Guest posts are always a pleasure, but today I’m particularly delight to have AJ Shankar of Modista share his thoughts about visual exploration.

My friend Arlo and I co-founded Modista, a web site that uses computer vision algorithms and a novel user interface to enable product exploration and discovery on the web. The premise is simple: click on an item (a shoe, watch, handbag, …) and Modista will automatically show you items that look similar to it. Repeat the process and soon you’ll find yourself exploring hundreds of items in an intuitive fashion — one of which you’ll want to buy (hopefully).

Rather than focusing on Modista’s two main components, its computer vision algorithms and its structured grid display, I’d like to discuss some of the less obvious, but still important, goals we have for the site.

Goal: Take exploration cues from real life

One of our goals with Modista is to bring a bit of the real-life mall shopping experience to the web. When you go to a mall to buy a pair of shoes, you’re more likely to come out with one than if you visited an online retailer, even though the online shop has a much, much larger selection, often at lower prices to boot.
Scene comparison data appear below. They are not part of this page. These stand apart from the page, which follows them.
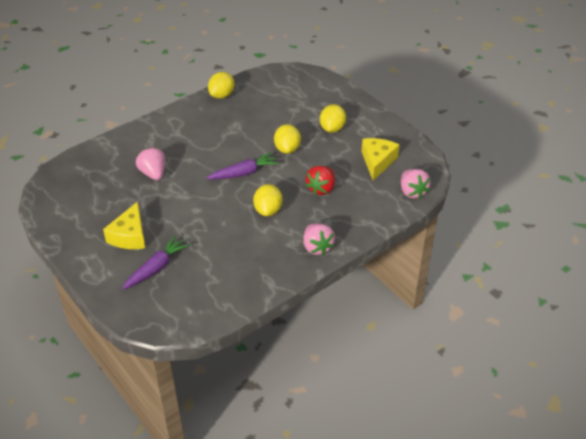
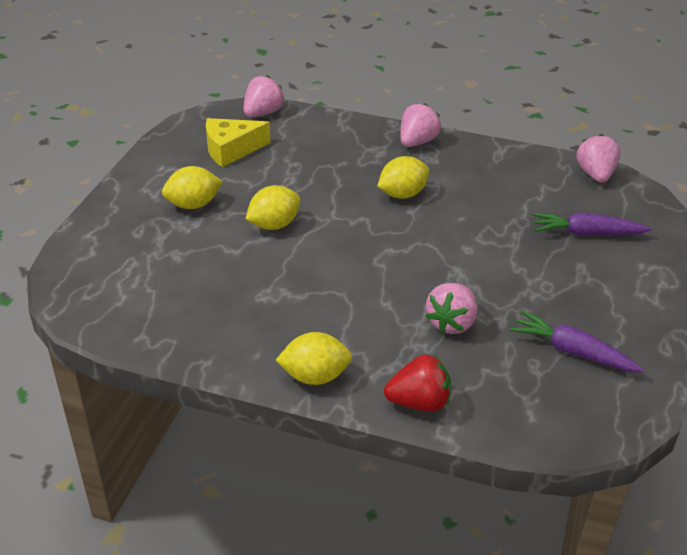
camera: 125 degrees left, 5 degrees down
yellow cheese [103,202,145,249] -> none
purple carrot [207,152,279,180] -> purple carrot moved to [510,310,644,372]
yellow lemon [208,72,235,99] -> yellow lemon moved to [276,332,352,385]
red strawberry [306,166,335,195] -> red strawberry moved to [384,355,451,412]
none -> pink strawberry [576,134,621,183]

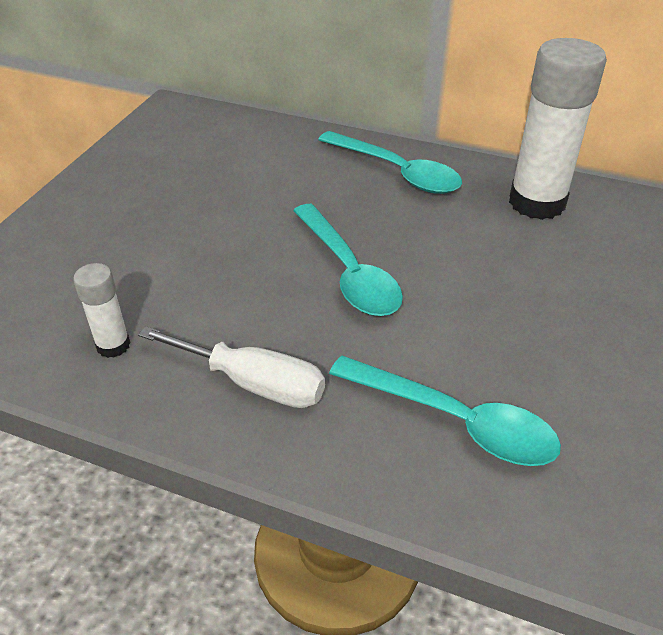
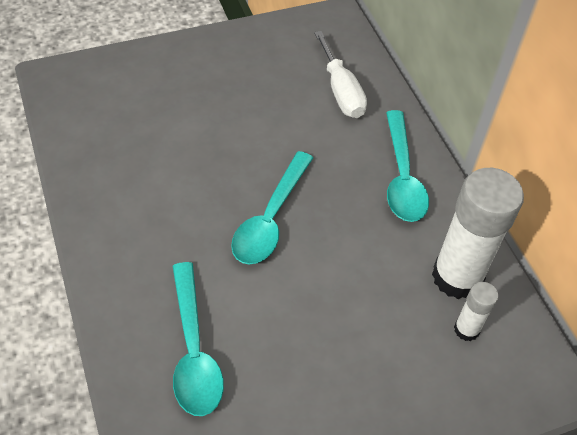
camera: 45 degrees right, 10 degrees up
white glue stick [73,263,130,358] -> white glue stick moved to [454,282,499,341]
white screwdriver [138,326,325,408] -> white screwdriver moved to [314,31,367,118]

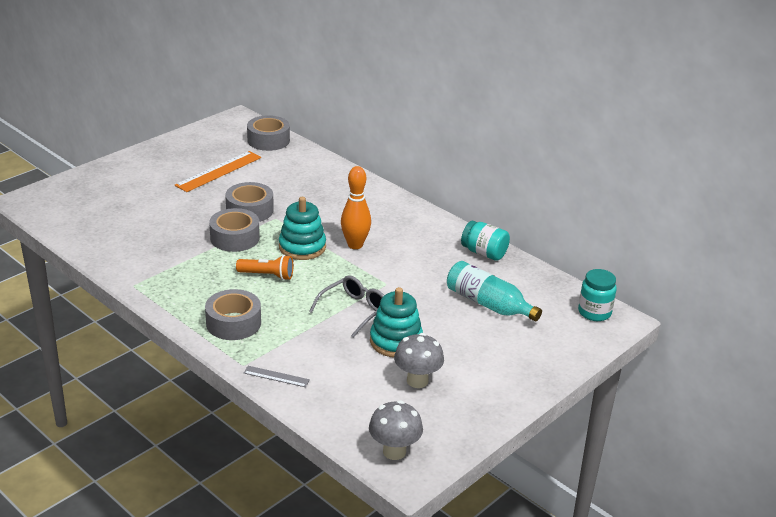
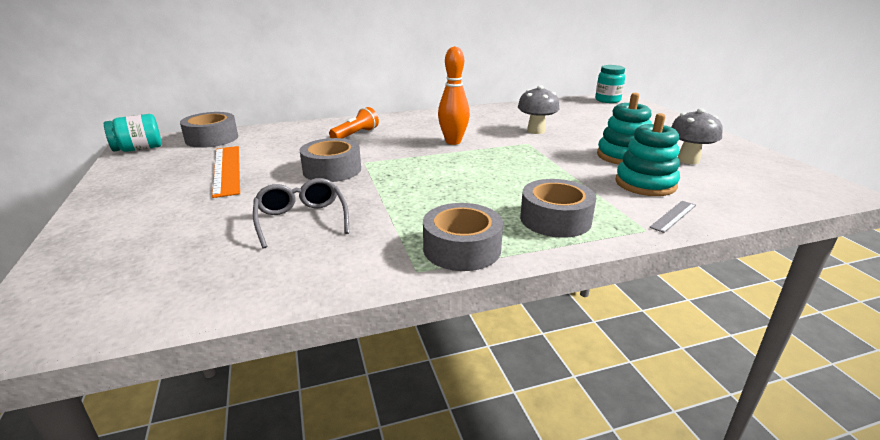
camera: 60 degrees left, 5 degrees down
grey tape [209,208,260,252] -> grey tape moved to [423,203,503,271]
orange flashlight [236,255,293,280] -> orange flashlight moved to [329,107,379,138]
turquoise stacking toy [279,197,326,260] -> turquoise stacking toy moved to [615,113,680,196]
grey glasses [309,275,384,338] -> grey glasses moved to [253,178,349,249]
grey mushroom [369,400,423,460] -> grey mushroom moved to [518,85,559,134]
turquoise bottle [447,261,542,321] -> none
turquoise jar [461,221,510,261] -> turquoise jar moved to [104,114,162,152]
Why?

We think a major component of the answer is the ease of exploration. It’s trivial to walk around a shoe store and notice something that strikes your fancy.

(Some other components — like the ability to try on a shoe for size or feel its texture — are tricky, and we leave it up to our retailer partners to approximate solutions to them, such as fast, free shipping, and a liberal return policy. Others, such as the desire to justify the time investment of going to the mall with a purchase, are even further out there.)

Obviously our grid-based visual similarity interface is meant to encourage the exploration process. But we also take a critical look at smaller interface issues: What’s disruptive? What distracts from the experience? For instance, we really dislike scrolling and page load wait times: when was the last time you had to wait for a rack of shoes to “load” at your local mall? So when we wrote the server for Modista, we made sure it could operate with extremely low latency, and when we designed the website, we used AJAX for the page transitions, and made sure that we displayed just as many items as would fit on the browser screen without any scrolling. Try resizing your browser to see how it works.

At the same time, we don’t shy away from the strengths of the web. You can still see all 160,000+ women’s shoes we catalog, and our algorithms sift through every one of them to find you the best matches. The mall has nothing on the web when it comes to inventory.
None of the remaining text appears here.